Denn bislang hat dieses Verbandsklagerecht im deutschen Verfahrensrecht noch keinen Einzug gehalten und könnte daher eine Flut von Klimaklagen von Umweltverbänden und -organisationen vor deutschen Gerichten auslösen.

Der EGMR konstatiert, dass Klimawandel eine gemeinsame Sorge der Menschheit sei. Dafür sei zuvorderst die Politik verantwortlich, aber flankierend auch Gerichte in den einzelnen Staaten und der Menschenrechtsgerichtshof. Die Staaten seien für die negativen Folgen des Klimawandels verantwortlich. Der Klimawandel habe drastische Auswirkungen auf die Menschenrechte. Naturkatastrophen, der Anstieg des Meeresspiegels, die fortschreitende Erderwärmung und das Waldsterben beeinträchtigten die Rechte der heutigen Weltbevölkerung und kommender Generationen. Die einzelnen Staaten seien völkerrechtlich verpflichtet und stünden in der Verantwortung, auch das Menschrecht auf Klimaschutz zu schützen, zu fördern und zu realisieren.

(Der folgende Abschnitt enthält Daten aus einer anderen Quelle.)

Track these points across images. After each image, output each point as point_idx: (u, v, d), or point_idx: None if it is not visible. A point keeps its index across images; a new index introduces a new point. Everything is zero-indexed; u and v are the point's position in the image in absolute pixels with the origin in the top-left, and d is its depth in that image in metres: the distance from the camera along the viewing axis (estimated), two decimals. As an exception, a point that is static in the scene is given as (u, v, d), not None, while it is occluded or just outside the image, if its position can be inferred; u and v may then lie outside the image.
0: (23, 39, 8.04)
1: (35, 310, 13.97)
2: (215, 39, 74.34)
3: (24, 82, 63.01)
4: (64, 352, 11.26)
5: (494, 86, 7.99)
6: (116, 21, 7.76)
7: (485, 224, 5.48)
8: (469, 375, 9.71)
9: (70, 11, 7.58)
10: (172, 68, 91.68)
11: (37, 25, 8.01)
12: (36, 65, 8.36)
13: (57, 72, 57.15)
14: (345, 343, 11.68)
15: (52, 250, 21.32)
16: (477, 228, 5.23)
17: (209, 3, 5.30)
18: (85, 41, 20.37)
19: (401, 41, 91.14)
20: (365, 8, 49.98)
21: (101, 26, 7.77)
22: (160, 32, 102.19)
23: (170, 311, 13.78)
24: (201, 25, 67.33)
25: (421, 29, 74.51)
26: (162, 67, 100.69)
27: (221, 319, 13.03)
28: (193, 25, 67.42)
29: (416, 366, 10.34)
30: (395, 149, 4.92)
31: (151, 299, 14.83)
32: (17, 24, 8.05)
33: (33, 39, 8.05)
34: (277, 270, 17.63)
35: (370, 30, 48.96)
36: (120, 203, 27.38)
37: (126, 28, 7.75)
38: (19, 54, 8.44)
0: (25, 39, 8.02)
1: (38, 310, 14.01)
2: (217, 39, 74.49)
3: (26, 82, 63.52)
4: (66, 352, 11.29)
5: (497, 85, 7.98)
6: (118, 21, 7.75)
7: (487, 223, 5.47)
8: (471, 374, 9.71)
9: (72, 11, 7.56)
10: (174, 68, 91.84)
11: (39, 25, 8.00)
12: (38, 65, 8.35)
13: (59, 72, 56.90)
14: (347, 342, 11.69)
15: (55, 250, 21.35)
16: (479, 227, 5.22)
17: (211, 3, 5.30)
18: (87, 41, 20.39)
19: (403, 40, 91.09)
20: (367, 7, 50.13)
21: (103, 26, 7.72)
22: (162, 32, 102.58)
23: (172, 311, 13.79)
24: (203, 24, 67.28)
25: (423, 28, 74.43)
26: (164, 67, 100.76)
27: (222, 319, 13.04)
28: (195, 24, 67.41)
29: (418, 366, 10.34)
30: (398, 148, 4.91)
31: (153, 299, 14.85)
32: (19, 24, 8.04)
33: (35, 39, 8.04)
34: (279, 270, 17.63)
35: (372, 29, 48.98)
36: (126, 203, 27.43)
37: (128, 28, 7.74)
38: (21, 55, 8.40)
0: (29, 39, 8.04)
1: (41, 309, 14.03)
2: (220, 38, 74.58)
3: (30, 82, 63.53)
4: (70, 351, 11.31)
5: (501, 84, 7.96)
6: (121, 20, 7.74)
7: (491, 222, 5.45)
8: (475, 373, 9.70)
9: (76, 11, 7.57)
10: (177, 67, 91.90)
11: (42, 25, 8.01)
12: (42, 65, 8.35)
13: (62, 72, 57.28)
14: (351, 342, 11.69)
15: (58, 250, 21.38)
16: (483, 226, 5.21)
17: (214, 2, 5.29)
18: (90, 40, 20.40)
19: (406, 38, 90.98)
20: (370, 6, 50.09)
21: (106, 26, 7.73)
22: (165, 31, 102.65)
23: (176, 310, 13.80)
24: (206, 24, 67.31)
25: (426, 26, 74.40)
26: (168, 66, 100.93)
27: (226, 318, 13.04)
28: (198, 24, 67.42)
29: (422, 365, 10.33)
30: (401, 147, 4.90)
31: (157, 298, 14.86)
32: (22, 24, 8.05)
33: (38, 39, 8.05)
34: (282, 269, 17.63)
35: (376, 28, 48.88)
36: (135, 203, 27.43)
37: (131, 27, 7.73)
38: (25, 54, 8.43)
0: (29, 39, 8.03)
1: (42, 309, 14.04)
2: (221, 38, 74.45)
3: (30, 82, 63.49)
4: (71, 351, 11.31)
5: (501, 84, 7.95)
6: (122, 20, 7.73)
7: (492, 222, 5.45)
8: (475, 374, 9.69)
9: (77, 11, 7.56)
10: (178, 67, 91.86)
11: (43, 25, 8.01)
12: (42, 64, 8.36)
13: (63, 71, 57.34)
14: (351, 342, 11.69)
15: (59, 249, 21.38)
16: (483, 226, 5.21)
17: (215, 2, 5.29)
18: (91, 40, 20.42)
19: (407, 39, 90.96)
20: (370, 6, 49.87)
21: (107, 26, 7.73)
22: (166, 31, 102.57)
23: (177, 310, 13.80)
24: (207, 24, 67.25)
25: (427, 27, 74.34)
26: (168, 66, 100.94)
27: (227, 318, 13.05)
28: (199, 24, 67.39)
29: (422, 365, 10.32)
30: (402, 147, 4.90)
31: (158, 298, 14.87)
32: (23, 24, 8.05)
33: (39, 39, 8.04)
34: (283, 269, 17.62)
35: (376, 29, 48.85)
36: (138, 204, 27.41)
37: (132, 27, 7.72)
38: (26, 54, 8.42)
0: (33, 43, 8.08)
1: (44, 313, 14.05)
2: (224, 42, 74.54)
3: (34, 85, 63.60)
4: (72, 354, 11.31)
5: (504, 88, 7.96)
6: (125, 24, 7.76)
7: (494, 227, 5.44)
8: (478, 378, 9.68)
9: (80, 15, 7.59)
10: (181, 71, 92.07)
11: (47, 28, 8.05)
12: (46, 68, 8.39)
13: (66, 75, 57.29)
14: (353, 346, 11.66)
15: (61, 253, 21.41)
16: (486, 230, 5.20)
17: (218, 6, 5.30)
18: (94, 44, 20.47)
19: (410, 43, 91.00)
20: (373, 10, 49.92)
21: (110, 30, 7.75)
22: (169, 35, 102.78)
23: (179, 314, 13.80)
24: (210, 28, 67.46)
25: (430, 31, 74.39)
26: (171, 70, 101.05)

Wegen der unmittelbaren Auswirkungen staatlichen Handelns oder Unterlassens auf die Klimafolgen müssten laut Urteilsbegründung des EGMR auch Verbände und Vereine besseren Klimaschutz als ein autonomes Menschenrecht einklagen können.

Umweltschützer und Klimaaktivisten überschlagen sich geradezu mit Lobeshymnen über den Spruch des EGMR und „seine Strahlkraft weit über Europa hinaus“, so eine Greenpeace-Sprecherin. Denn Klimaschutz sei Staatspflicht!

Natürlich ist Klimapolitik nicht erstrangig Auftrag für Richterinnen und Richter.Doch sollen und müssen die Rechtshüter auf Antrag der betroffenen Menschen überprüfen dürfen, ob die staatlichen Anstrengungen dem Klimaschutz hinreichend dienen oder nicht.

Der EGMR hat richtungsweisend entschieden: Klimaschutz ist ein Menschenrecht – und damit so schlagfertig wie noch nie!